Mortgagee Not Liable For Tragic Drowning
January 10, 2014
What is the responsibility of an Indiana mortgagee (lender) vis-à-vis the condition of the mortgaged real estate? Is there a duty to keep the premises safe? The Indiana Court of Appeals in Erwin v. HSBC, 2013 Ind. App. LEXIS 11 (Ind. Ct. App. 2013) addressed those questions in a challenging case resolved through summary judgment.
Tragedy. Erwin is a very sad story. Lender held a mortgage on a home with an in-ground pool. In 2007, the owner (the mortgagor) filed a Chapter 7 bankruptcy case, and the lender began paying the real estate taxes and had the property inspected. In early 2008, during the pendency of the bankruptcy, the owner abandoned the real estate and notified the lender that it could have the home. Later in 2008, the pool and its cover became “openly dangerous” and in need of repair. One of the neighbors contacted the owner to complain. The owner, in turn, contacted the lender to inform it of the situation. On May 31, 2008, a five-year-old girl, who was spending the day at a nearby home, wandered away and drowned in the pool.
Mother’s contentions. The mother of the child filed suit against a number of parties, including the lender, for wrongful death (negligence). She asserted that the lender was a “mortgagee in possession” at the time of the drowning. She argued that the lender was in the best position to prevent the tragedy “and that public policy supports imposing a duty on [the lender] to protect the child from a danger of which [the lender] had actual knowledge.”
Premises liability law. Space does not permit a summary of Indiana premises liability law. For purposes of this post, the important point is that “only a party who possesses the premises owes a duty to persons coming onto the premises.” The outcome in Erwin hinged on whether the lender possessed the real estate. Although the owner in Erwin had abandoned the real estate and informed the lender of this, the lender did not act upon the owner’s unilateral actions by later occupying the real estate with the intent to control it. Further, knowledge of a danger alone is insufficient to impute liability. The Court said: “Mother must first establish that [the lender] had control of the property.”
“Mortgagee in possession.” Generally, in Indiana a mortgagee may be in possession of the mortgaged property and, under certain circumstances, may assume certain responsibilities concerning the real estate. But, as written here previously, the lender could not acquire legal ownership of the real estate until it was foreclosed upon. In Erwin, the lender had not filed a foreclosure suit. Importantly, a mortgagor cannot unilaterally transform a lender into a mortgagee in possession so as to transfer the mortgagor’s duties as possessor. In Erwin, the lender took no affirmative action to step in and take possession of the real estate after default and before the drowning. Although the mortgagor (owner) gave the lender the right to take possession of the abandoned property and secure the pool, that provision did “not equate to a duty to do so.”

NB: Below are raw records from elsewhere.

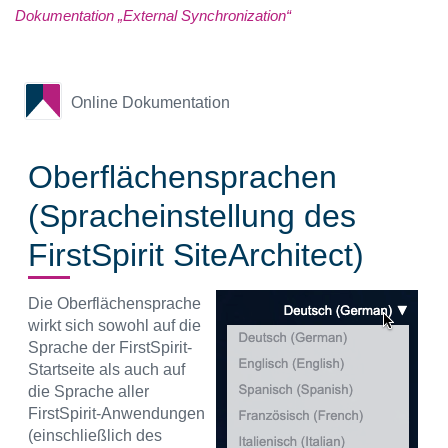
Dokumentation „External Synchronization“
Online Dokumentation
Oberflächensprachen
(Spracheinstellung des
FirstSpirit SiteArchitect)
Die Oberflächensprache
wirkt sich sowohl auf die
Sprache der FirstSpirit-
Startseite als auch auf
die Sprache aller
FirstSpirit-Anwendungen
(einschließlich des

Policy. The Court of Appeals affirmed the trial court’s summary judgment in favor of the lender. Here is part of the Court’s rationale:
While we understand Mother’s displeasure with the limbo in which untold numbers of vacant properties find themselves, the legislature is the place to assert her public policy arguments. On the current state of the law, a phone call such as [the owner’s] does not automatically transform the mortgagee into the possessor of the property. Rather, the alleged subsequent possessor must take some action to occupy the land with intent to control it. . . . Further, actions taken by a vendor/mortgagee to protect its financial investment, such as paying taxes and securing insurance, generally do not establish control over the property rising to the level of a possessor of the property.
Although the Court left open the possibility of mortgagee liability under a different set of facts, in Erwin the circumstances were clear.